- [Short problem 1] Read the passage on the incorporation doctrine and decide whether each statement agrees with it. Answer yes or no for each, quoting the words from the passage that decide it: (a) In Barron v. Baltimore, the Supreme Court held that the Bill of Rights applied to state governments. (b) Gitlow v. New York was decided in 1925. (c) The Seventh Amendment right to a jury trial in civil lawsuits is among the provisions the Court has refused to incorporate or has not yet addressed.

- [Document segment]
========
Prior to the ratification of the Fourteenth Amendment and the development of the incorporation doctrine, the Supreme Court in 1833 held in Barron v. Baltimore that the Bill of Rights applied only to the federal, but not any state governments. Even years after the ratification of the Fourteenth Amendment, the Supreme Court in United States v. Cruikshank (1876) still held that the First and Second Amendment did not apply to state governments. However, beginning in the 1920s, a series of United States Supreme Court decisions interpreted the Fourteenth Amendment to "incorporate" most portions of the Bill of Rights, making these portions, for the first time, enforceable against the state governments.

History[edit]

The doctrine of incorporation has been traced back to either Chicago, Burlington and Quincy Railroad v. City of Chicago (1897) in which the Supreme Court appeared to require some form of just compensation for property appropriated by state or local authorities (although there was a state statute on the books that provided the same guarantee) or, more commonly, to Gitlow v. New York (1925), in which the Court expressly held that States were bound to protect freedom of speech. Since that time, the Court has steadily incorporated most of the significant provisions of the Bill of Rights.[1]

Provisions that the Supreme Court either has refused to incorporate, or whose possible incorporation has not yet been addressed include the Fifth Amendment right to an indictment by a grand jury, and the Seventh Amendment right to a jury trial in civil lawsuits.
========
- [Short problem 2] In the rows below, take everything from the line containing "brown circle: moved 7 px down" down to the line containing "brown diamond: rotated 8 degrees clockwise", including both of those lines, and output it as a JSON list of strings with one string per line and blank lines omitted. Leave the pictures out of the list.

- [Material provided]
========
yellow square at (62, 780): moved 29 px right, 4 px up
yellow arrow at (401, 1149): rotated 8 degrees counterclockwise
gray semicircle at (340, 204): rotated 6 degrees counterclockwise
========
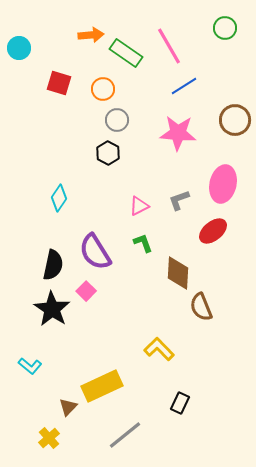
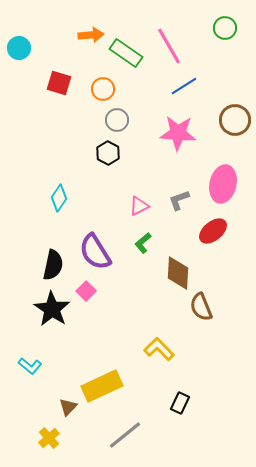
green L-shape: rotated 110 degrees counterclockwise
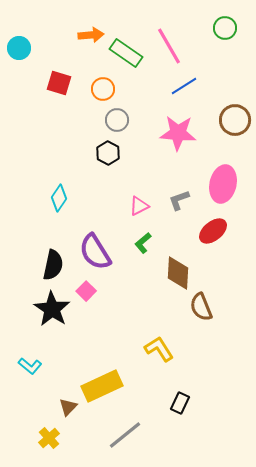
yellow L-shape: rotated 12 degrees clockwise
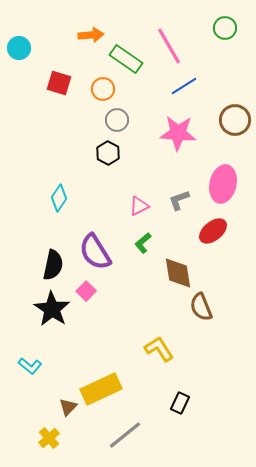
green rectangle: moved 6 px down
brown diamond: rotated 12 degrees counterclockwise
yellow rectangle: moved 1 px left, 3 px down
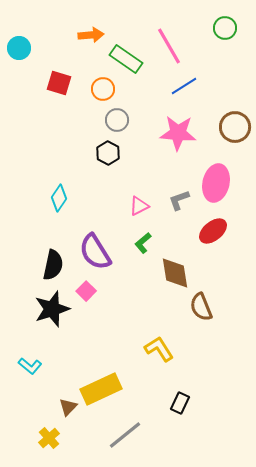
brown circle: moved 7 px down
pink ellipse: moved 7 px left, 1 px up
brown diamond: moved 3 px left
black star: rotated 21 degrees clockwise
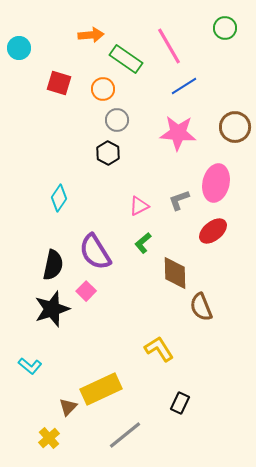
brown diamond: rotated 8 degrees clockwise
========
- [Worked solution 1]
(a) No: "held in Barron v. Baltimore that the Bill of Rights applied only to the federal, but not any state governments"
(b) Yes: "Gitlow v. New York (1925)"
(c) Yes: "Provisions that the Supreme Court either has refused to incorporate, or whose possible incorporation has not yet been addressed include the Fifth Amendment right to an indictment by a grand jury, and the Seventh Amendment right to a jury trial in civil lawsuits."

- [Worked solution 2]
[
  "brown circle: moved 7 px down",
  "pink ellipse: moved 7 px left, 1 px up",
  "brown diamond: moved 3 px left",
  "black star: rotated 21 degrees clockwise",
  "brown diamond: rotated 8 degrees clockwise"
]